We have all heard the phrase “Excel Hell,” or the practice of getting stuck in an endless cycle of managing and manipulating large amounts of data across a cascade of spreadsheets.

Things get worse when rows or columns end up missing, someone made a change in the numbers that has thrown the results out of whack, or a misplaced decimal point has created a multi-million dollar reporting error. According to one study, 88 percent of spreadsheets contain errors and nearly “one in five large businesses have suffered financial loses as a result of errors in spreadsheets.” There are dozens of Excel horror stories across the web telling how companies lost share value, underestimated costs, misrepresented financial statements and overstated value because of mistakes in a single cell.

By itself, Excel is not the BI solution that companies need. Here are a few reasons why:

1. Unreliable sources

As long as there have been spreadsheets, mistakes have been made.
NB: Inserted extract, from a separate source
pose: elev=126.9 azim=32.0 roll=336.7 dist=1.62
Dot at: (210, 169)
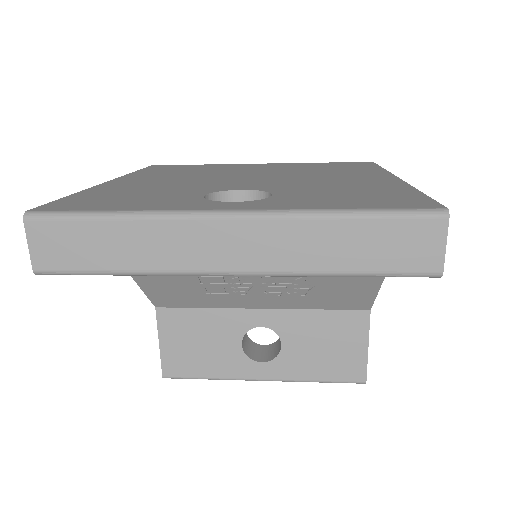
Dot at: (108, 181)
Spreadsheet errors are often a function of a bigger problem. In today’s work environments, documents and spreadsheets are shared with multiple people and across several departments. It can difficult to keep track of who is adding to and deleting from the workbooks. An accidental deletion or a copy-and-paste error made somewhere along the line may be untraceable and lead to a catastrophic event. JP Morgan, for example, lost $3.1 billion in 2012 when a key measure in a manually maintained spreadsheet was added when it should have been averaged. Because individuals are the sources, data integrity is questionable.